New research shows that pathogens that incubate at higher temperatures are more infectious. Yet the computer models that predict the spread of epidemics from climate change—such as crop blights or disease outbreaks—may not be taking into account this important factor when predicting their severity.
The study, published in Ecology, finds that pathogens that grow inside organisms at higher temperatures produce offspring that cause higher rates of infection compared to pathogens that grow inside organisms at lower temperatures. This suggests that climate can cause an “echo effect” in future pathogens, ultimately making them more infectious.
“It’s well known that environment can affect offspring across generations in plants and animals,” says senior author Spencer Hall, a professor in the biology department at Indiana University-Bloomington. “This study is one of the first to suggest that similar cross-generational effects occur in parasites and pathogens.”
“If past environmental conditions impact the frequency or severity of future infections, then current climate models are not taking an important factor into consideration when predicting threats from climate change,” says Marta Shocket, who led the work as a doctoral student and is now a postdoctoral researcher at Stanford University. “This might include threats to animals, plants, and people.”
Water fleas and freshwater lakes
The researchers’ analysis draws in part upon research in water fleas at three freshwater lakes in southern Indiana.
Water fleas, also known as Daphnia, are small crustaceans that contribute to the health of lakes by feeding on algae.
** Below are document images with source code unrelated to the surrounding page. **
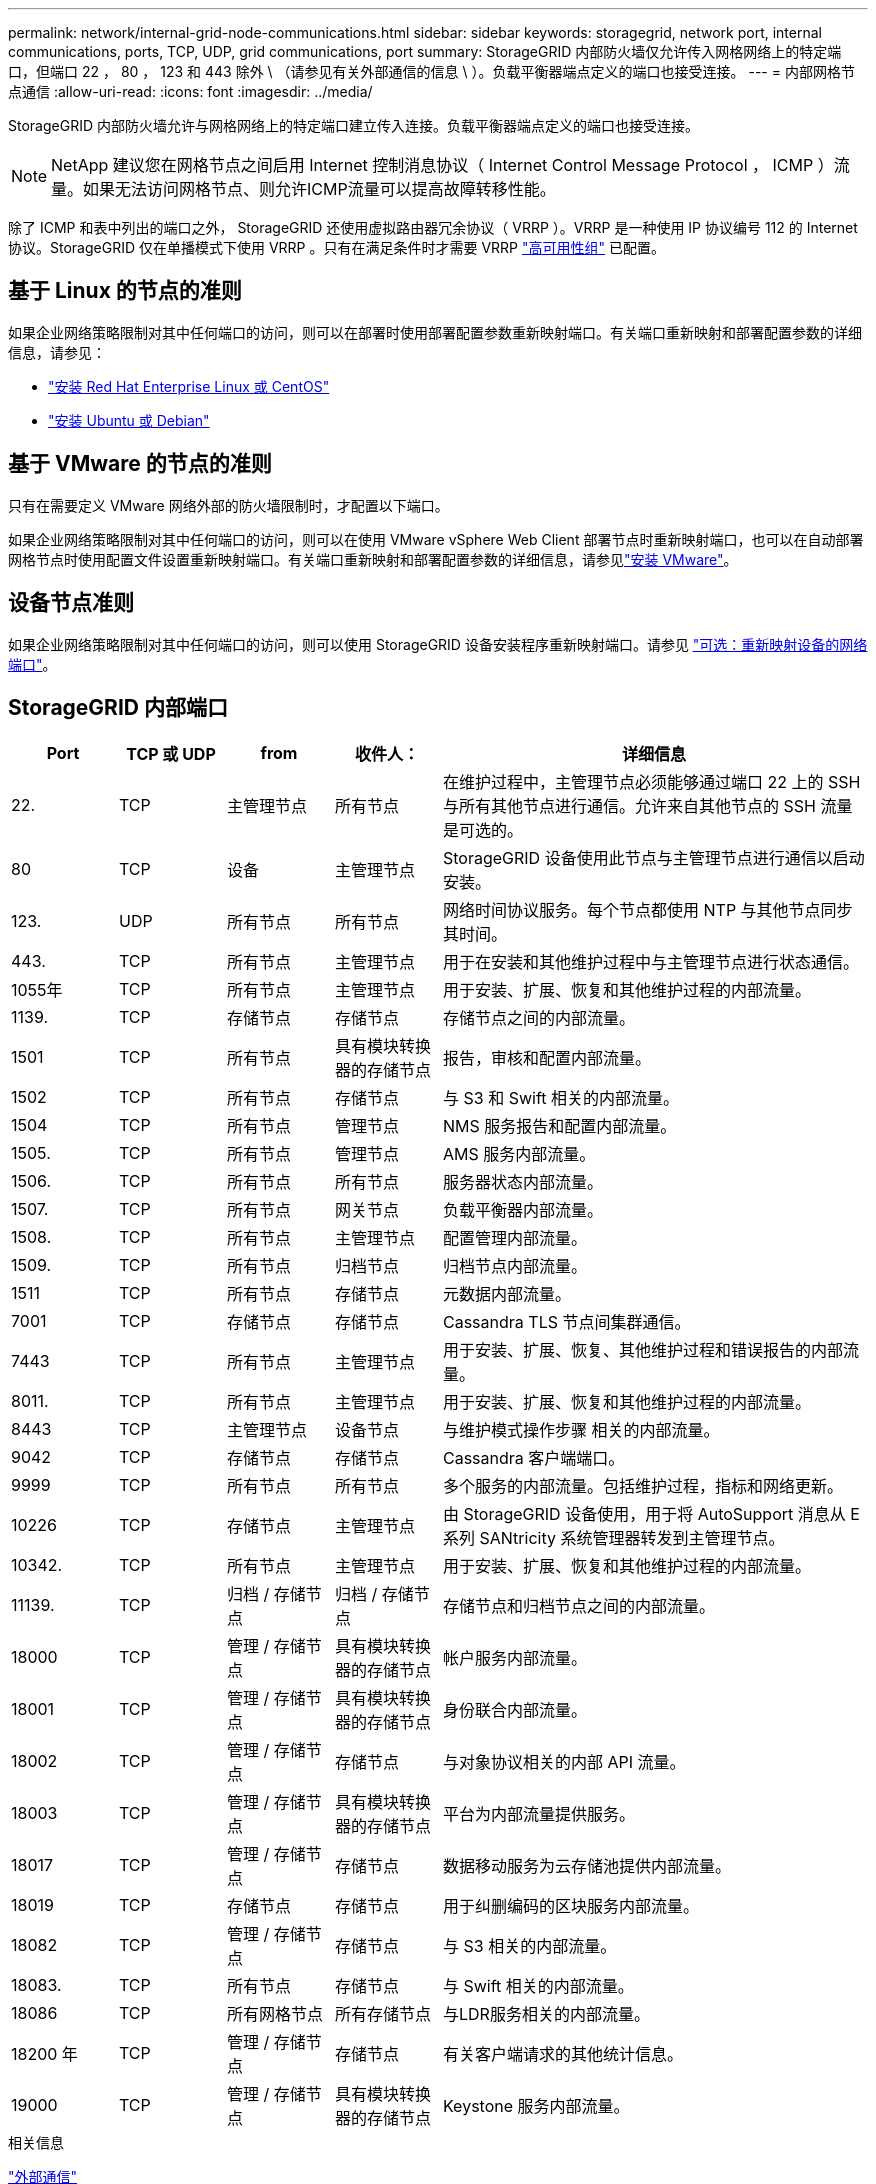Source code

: ---
permalink: network/internal-grid-node-communications.html 
sidebar: sidebar 
keywords: storagegrid, network port, internal communications, ports, TCP, UDP, grid communications, port 
summary: StorageGRID 内部防火墙仅允许传入网格网络上的特定端口，但端口 22 ， 80 ， 123 和 443 除外 \ （请参见有关外部通信的信息 \ ）。负载平衡器端点定义的端口也接受连接。 
---
= 内部网格节点通信
:allow-uri-read: 
:icons: font
:imagesdir: ../media/


[role="lead"]
StorageGRID 内部防火墙允许与网格网络上的特定端口建立传入连接。负载平衡器端点定义的端口也接受连接。


NOTE: NetApp 建议您在网格节点之间启用 Internet 控制消息协议（ Internet Control Message Protocol ， ICMP ）流量。如果无法访问网格节点、则允许ICMP流量可以提高故障转移性能。

除了 ICMP 和表中列出的端口之外， StorageGRID 还使用虚拟路由器冗余协议（ VRRP ）。VRRP 是一种使用 IP 协议编号 112 的 Internet 协议。StorageGRID 仅在单播模式下使用 VRRP 。只有在满足条件时才需要 VRRP link:../admin/managing-high-availability-groups.html["高可用性组"] 已配置。



== 基于 Linux 的节点的准则

如果企业网络策略限制对其中任何端口的访问，则可以在部署时使用部署配置参数重新映射端口。有关端口重新映射和部署配置参数的详细信息，请参见：

* link:../rhel/index.html["安装 Red Hat Enterprise Linux 或 CentOS"]
* link:../ubuntu/index.html["安装 Ubuntu 或 Debian"]




== 基于 VMware 的节点的准则

只有在需要定义 VMware 网络外部的防火墙限制时，才配置以下端口。

如果企业网络策略限制对其中任何端口的访问，则可以在使用 VMware vSphere Web Client 部署节点时重新映射端口，也可以在自动部署网格节点时使用配置文件设置重新映射端口。有关端口重新映射和部署配置参数的详细信息，请参见link:../vmware/index.html["安装 VMware"]。



== 设备节点准则

如果企业网络策略限制对其中任何端口的访问，则可以使用 StorageGRID 设备安装程序重新映射端口。请参见 link:../installconfig/optional-remapping-network-ports-for-appliance.html["可选：重新映射设备的网络端口"]。



== StorageGRID 内部端口

[cols="1a,1a,1a,1a,4a"]
|===
| Port | TCP 或 UDP | from | 收件人： | 详细信息 


 a| 
22.
 a| 
TCP
 a| 
主管理节点
 a| 
所有节点
 a| 
在维护过程中，主管理节点必须能够通过端口 22 上的 SSH 与所有其他节点进行通信。允许来自其他节点的 SSH 流量是可选的。



 a| 
80
 a| 
TCP
 a| 
设备
 a| 
主管理节点
 a| 
StorageGRID 设备使用此节点与主管理节点进行通信以启动安装。



 a| 
123.
 a| 
UDP
 a| 
所有节点
 a| 
所有节点
 a| 
网络时间协议服务。每个节点都使用 NTP 与其他节点同步其时间。



 a| 
443.
 a| 
TCP
 a| 
所有节点
 a| 
主管理节点
 a| 
用于在安装和其他维护过程中与主管理节点进行状态通信。



 a| 
1055年
 a| 
TCP
 a| 
所有节点
 a| 
主管理节点
 a| 
用于安装、扩展、恢复和其他维护过程的内部流量。



 a| 
1139.
 a| 
TCP
 a| 
存储节点
 a| 
存储节点
 a| 
存储节点之间的内部流量。



 a| 
1501
 a| 
TCP
 a| 
所有节点
 a| 
具有模块转换器的存储节点
 a| 
报告，审核和配置内部流量。



 a| 
1502
 a| 
TCP
 a| 
所有节点
 a| 
存储节点
 a| 
与 S3 和 Swift 相关的内部流量。



 a| 
1504
 a| 
TCP
 a| 
所有节点
 a| 
管理节点
 a| 
NMS 服务报告和配置内部流量。



 a| 
1505.
 a| 
TCP
 a| 
所有节点
 a| 
管理节点
 a| 
AMS 服务内部流量。



 a| 
1506.
 a| 
TCP
 a| 
所有节点
 a| 
所有节点
 a| 
服务器状态内部流量。



 a| 
1507.
 a| 
TCP
 a| 
所有节点
 a| 
网关节点
 a| 
负载平衡器内部流量。



 a| 
1508.
 a| 
TCP
 a| 
所有节点
 a| 
主管理节点
 a| 
配置管理内部流量。



 a| 
1509.
 a| 
TCP
 a| 
所有节点
 a| 
归档节点
 a| 
归档节点内部流量。



 a| 
1511
 a| 
TCP
 a| 
所有节点
 a| 
存储节点
 a| 
元数据内部流量。



 a| 
7001
 a| 
TCP
 a| 
存储节点
 a| 
存储节点
 a| 
Cassandra TLS 节点间集群通信。



 a| 
7443
 a| 
TCP
 a| 
所有节点
 a| 
主管理节点
 a| 
用于安装、扩展、恢复、其他维护过程和错误报告的内部流量。



 a| 
8011.
 a| 
TCP
 a| 
所有节点
 a| 
主管理节点
 a| 
用于安装、扩展、恢复和其他维护过程的内部流量。



 a| 
8443
 a| 
TCP
 a| 
主管理节点
 a| 
设备节点
 a| 
与维护模式操作步骤 相关的内部流量。



 a| 
9042
 a| 
TCP
 a| 
存储节点
 a| 
存储节点
 a| 
Cassandra 客户端端口。



 a| 
9999
 a| 
TCP
 a| 
所有节点
 a| 
所有节点
 a| 
多个服务的内部流量。包括维护过程，指标和网络更新。



 a| 
10226
 a| 
TCP
 a| 
存储节点
 a| 
主管理节点
 a| 
由 StorageGRID 设备使用，用于将 AutoSupport 消息从 E 系列 SANtricity 系统管理器转发到主管理节点。



 a| 
10342.
 a| 
TCP
 a| 
所有节点
 a| 
主管理节点
 a| 
用于安装、扩展、恢复和其他维护过程的内部流量。



 a| 
11139.
 a| 
TCP
 a| 
归档 / 存储节点
 a| 
归档 / 存储节点
 a| 
存储节点和归档节点之间的内部流量。



 a| 
18000
 a| 
TCP
 a| 
管理 / 存储节点
 a| 
具有模块转换器的存储节点
 a| 
帐户服务内部流量。



 a| 
18001
 a| 
TCP
 a| 
管理 / 存储节点
 a| 
具有模块转换器的存储节点
 a| 
身份联合内部流量。



 a| 
18002
 a| 
TCP
 a| 
管理 / 存储节点
 a| 
存储节点
 a| 
与对象协议相关的内部 API 流量。



 a| 
18003
 a| 
TCP
 a| 
管理 / 存储节点
 a| 
具有模块转换器的存储节点
 a| 
平台为内部流量提供服务。



 a| 
18017
 a| 
TCP
 a| 
管理 / 存储节点
 a| 
存储节点
 a| 
数据移动服务为云存储池提供内部流量。



 a| 
18019
 a| 
TCP
 a| 
存储节点
 a| 
存储节点
 a| 
用于纠删编码的区块服务内部流量。



 a| 
18082
 a| 
TCP
 a| 
管理 / 存储节点
 a| 
存储节点
 a| 
与 S3 相关的内部流量。



 a| 
18083.
 a| 
TCP
 a| 
所有节点
 a| 
存储节点
 a| 
与 Swift 相关的内部流量。



 a| 
18086
 a| 
TCP
 a| 
所有网格节点
 a| 
所有存储节点
 a| 
与LDR服务相关的内部流量。



 a| 
18200 年
 a| 
TCP
 a| 
管理 / 存储节点
 a| 
存储节点
 a| 
有关客户端请求的其他统计信息。



 a| 
19000
 a| 
TCP
 a| 
管理 / 存储节点
 a| 
具有模块转换器的存储节点
 a| 
Keystone 服务内部流量。

|===
.相关信息
link:external-communications.html["外部通信"]
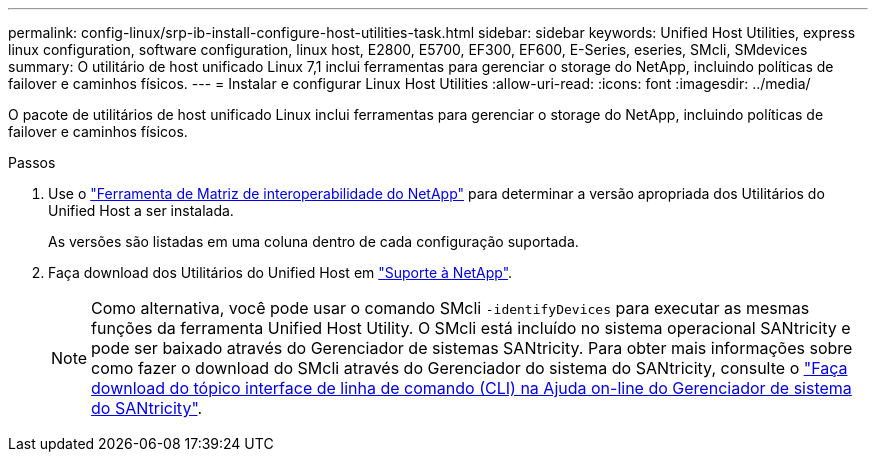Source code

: ---
permalink: config-linux/srp-ib-install-configure-host-utilities-task.html 
sidebar: sidebar 
keywords: Unified Host Utilities, express linux configuration, software configuration, linux host, E2800, E5700, EF300, EF600, E-Series, eseries, SMcli, SMdevices 
summary: O utilitário de host unificado Linux 7,1 inclui ferramentas para gerenciar o storage do NetApp, incluindo políticas de failover e caminhos físicos. 
---
= Instalar e configurar Linux Host Utilities
:allow-uri-read: 
:icons: font
:imagesdir: ../media/


[role="lead"]
O pacote de utilitários de host unificado Linux inclui ferramentas para gerenciar o storage do NetApp, incluindo políticas de failover e caminhos físicos.

.Passos
. Use o https://mysupport.netapp.com/matrix["Ferramenta de Matriz de interoperabilidade do NetApp"^] para determinar a versão apropriada dos Utilitários do Unified Host a ser instalada.
+
As versões são listadas em uma coluna dentro de cada configuração suportada.

. Faça download dos Utilitários do Unified Host em https://mysupport.netapp.com/site/["Suporte à NetApp"^].
+

NOTE: Como alternativa, você pode usar o comando SMcli `-identifyDevices` para executar as mesmas funções da ferramenta Unified Host Utility. O SMcli está incluído no sistema operacional SANtricity e pode ser baixado através do Gerenciador de sistemas SANtricity. Para obter mais informações sobre como fazer o download do SMcli através do Gerenciador do sistema do SANtricity, consulte o https://docs.netapp.com/us-en/e-series-santricity/sm-settings/download-cli.html["Faça download do tópico interface de linha de comando (CLI) na Ajuda on-line do Gerenciador de sistema do SANtricity"^].



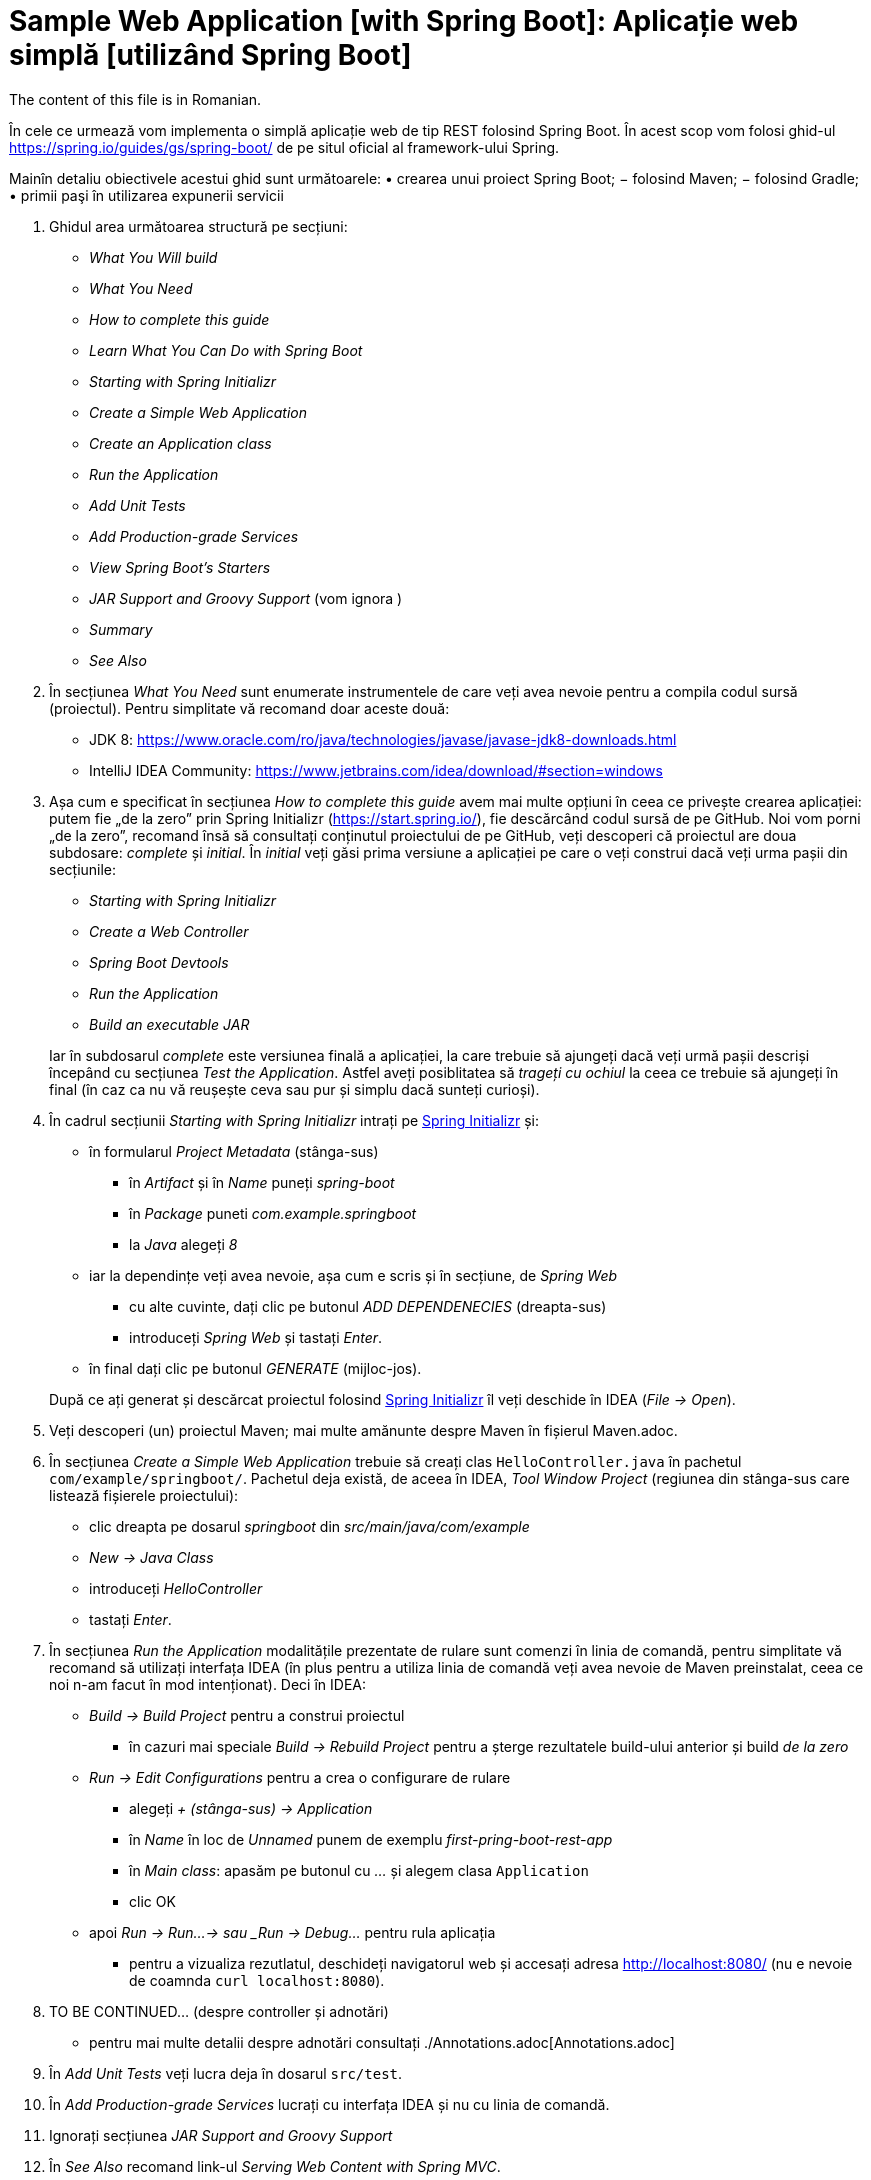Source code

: = Sample Web Application [with Spring Boot]: Aplicație web simplă [utilizând Spring Boot]

The content of this file is in Romanian.

În cele ce urmează vom implementa o simplă aplicație web de tip REST folosind Spring Boot. În acest scop vom folosi
ghid-ul https://spring.io/guides/gs/spring-boot/ de pe situl oficial al framework-ului Spring.

Mainîn detaliu obiectivele acestui ghid sunt următoarele:
• crearea unui proiect Spring Boot;
− folosind Maven;
− folosind Gradle;
• primii paşi în utilizarea expunerii servicii


. Ghidul area următoarea structură pe secțiuni:
  - _What You Will build_
  - _What You Need_
  - _How to complete this guide_
  - _Learn What You Can Do with Spring Boot_
  - _Starting with Spring Initializr_
  - _Create a Simple Web Application_
  - _Create an Application class_
  - _Run the Application_
  - _Add Unit Tests_
  - _Add Production-grade Services_
  - _View Spring Boot’s Starters_
  - _JAR Support and Groovy Support_ (vom ignora )
  - _Summary_
  - _See Also_

. În secțiunea _What You Need_ sunt enumerate instrumentele de care veți avea nevoie pentru a compila codul sursă
(proiectul). Pentru simplitate vă recomand doar aceste două:
  - JDK 8: https://www.oracle.com/ro/java/technologies/javase/javase-jdk8-downloads.html
  - IntelliJ IDEA Community: https://www.jetbrains.com/idea/download/#section=windows
 
. Așa cum e specificat în secțiunea _How to complete this guide_ avem mai multe opțiuni în ceea ce privește
crearea aplicației: putem fie „de la zero” prin Spring Initializr (https://start.spring.io/), fie descărcând codul
sursă de pe GitHub. Noi vom porni „de la zero”, recomand însă să consultați conținutul proiectului de pe GitHub, veți
descoperi că proiectul are doua subdosare: _complete_ și _initial_. În _initial_ veți găsi prima versiune a aplicației
pe care o veți construi dacă veți urma pașii din secțiunile:
  - _Starting with Spring Initializr_
  - _Create a Web Controller_
  - _Spring Boot Devtools_
  - _Run the Application_
  - _Build an executable JAR_

+
Iar în subdosarul _complete_ este versiunea finală a aplicației, la care trebuie să ajungeți dacă veți urmă pașii
descriși începând cu secțiunea _Test the Application_. Astfel aveți posiblitatea să _trageți cu ochiul_ la ceea ce
trebuie să ajungeți în final (în caz ca nu vă reușește ceva sau pur și simplu dacă sunteți curioși).

. În cadrul secțiunii _Starting with Spring Initializr_ intrați pe https://start.spring.io/[Spring Initializr] și:
  - în formularul _Project Metadata_ (stânga-sus)
  ** în _Artifact_ și în _Name_ puneți _spring-boot_
  ** în _Package_ puneti _com.example.springboot_
  ** la _Java_ alegeți _8_
  - iar la dependințe veți avea nevoie, așa cum e scris și în secțiune, de _Spring Web_
  ** cu alte cuvinte, dați clic pe butonul _ADD DEPENDENECIES_ (dreapta-sus)
  ** introduceți _Spring Web_ și tastați _Enter_.
  - în final dați clic pe butonul _GENERATE_ (mijloc-jos).

+
După ce
ați generat și descărcat proiectul folosind https://start.spring.io/[Spring Initializr] îl veți deschide în IDEA
(_File -> Open_).

. Veți descoperi (un) proiectul Maven; mai multe amănunte despre Maven în fișierul Maven.adoc.

. În secțiunea _Create a Simple Web Application_ trebuie să creați clas `HelloController.java` în pachetul
`com/example/springboot/`. Pachetul deja există, de aceea în IDEA, _Tool Window_ _Project_ (regiunea din stânga-sus
care listează fișierele proiectului):
  - clic dreapta pe dosarul _springboot_ din _src/main/java/com/example_
  - _New -> Java Class_
  - introduceți _HelloController_
  - tastați _Enter_.

. În secțiunea _Run the Application_ modalitățile prezentate de rulare sunt comenzi în linia de comandă, pentru
simplitate vă recomand să utilizați interfața IDEA (în plus pentru a utiliza linia de comandă veți avea nevoie de
Maven preinstalat, ceea ce noi n-am facut în mod intenționat). Deci în IDEA:
  - _Build -> Build Project_ pentru a construi proiectul
  ** în cazuri mai speciale _Build -> Rebuild Project_ pentru a șterge rezultatele build-ului anterior și build
_de la zero_
  - _Run -> Edit Configurations_ pentru a crea o configurare de rulare
  ** alegeți _+ (stânga-sus) -> Application_
  ** în _Name_ în loc de _Unnamed_ punem de exemplu _first-pring-boot-rest-app_
  ** în _Main class_: apasăm pe butonul cu _..._ și alegem clasa `Application`
  ** clic OK
  - apoi _Run -> Run...-> sau _Run -> Debug..._ pentru rula aplicația
  ** pentru a vizualiza rezutlatul, deschideți navigatorul web și accesați adresa http://localhost:8080/ (nu e nevoie
de coamnda `curl localhost:8080`).

. TO BE CONTINUED... (despre controller și adnotări)
  - pentru mai multe detalii despre adnotări consultați ./Annotations.adoc[Annotations.adoc]

. În _Add Unit Tests_ veți lucra deja în dosarul `src/test`.

. În _Add Production-grade Services_ lucrați cu interfața IDEA și nu cu linia de comandă.

. Ignorați secțiunea __JAR Support and Groovy Support__

. În _See Also_ recomand link-ul _Serving Web Content with Spring MVC_.

. Pentru exersare recomand următoarle întrebări+răspunsuri:
  - https://www.sanfoundry.com/advanced-java-questions-answers-annotations/
  - https://www.baeldung.com/java-annotations-interview-questions
  - TO BE CONTINUED...

== Exerciții și probleme

. Scrieți un controller (sau modificați cel existent) care trebuie să primească parametrii (`@RequestParameter`): a de tip intreb, b de tip string si c de tip double;
șa eșuieze dacă a lipsește; in caz că lispsește b să nu eșuieze ci să folosească valoarea implicită x.
. Scrieți un controller care trebuie să primească variabilele de cale (`@PathVariable`): a de tip intreb, b de tip string si c de tip double;
șa eșuieze dacă a lipsește; in caz că lispsește b să nu eșuieze.
. Scrieți un controller care rapsunde cu 502 dacă se indeplinește condiția
. Avem următoarle url-uri /abc/a si /abc/b, scrieți 2 controllere atfel incăt primul să prelucreze cerera /abc/a iar al doiulea /abc/b;
. Rezovlați exercițiile din adnotări.
. Adaugați dependnința X la proiect.
. Cumverificam dacă există maevn în sitem și dacă nu cum folosim maven wrapper?
. Modificați fișierul _application.properties_ (din acest exemplul) astfel încăt aplicația să fie accesibil la portul
8088.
Without these organisms to control algae, a lake can quickly degrade into a turgid brew that resembles pea soup.
Water fleas are susceptible to infection from a fungal pathogen called Metschnikowia, which reproduces inside water fleas as needle-like spores that multiply until they kill them and burst out of their bodies to infect the next generation. A single autumn can produce six to 10 generations of the spores, with up to 60 percent of water fleas infected at the epidemic’s peak.
For the study, Shocket conducted lab experiments that found that the fungus caused more infections when higher temperatures were observed in the previous generations of water fleas. She then conducted research in the field to compare the lab results against fresh lake samples from late autumn.
The analysis found that an increase of merely 6.5 degrees Fahrenheit caused the fungal spores to become two to five times more likely to infect a new host.
Predicting disease outbreaks
Shocket says additional research is needed to explore these effects in other pathogen systems, especially since they could have an impact on agriculture. This is because the effect of climate across generations in parasites is more likely to have an impact on cold-blooded host organisms, such as crop plants or the insects that eat them.
The study also features mathematical methods to predict the effect of temperature changes on spore infectiousness across generations. Hall says the principles behind these models could potentially enhance other simulations that draw upon many factors to predict disease outbreaks.
“The translation of observational data into computational models is important in the field of ecology since nature is so messy,” he adds. “The refinement of the algorithms to predict risks from climate is a crucial step in our ability to prepare for environmental change.”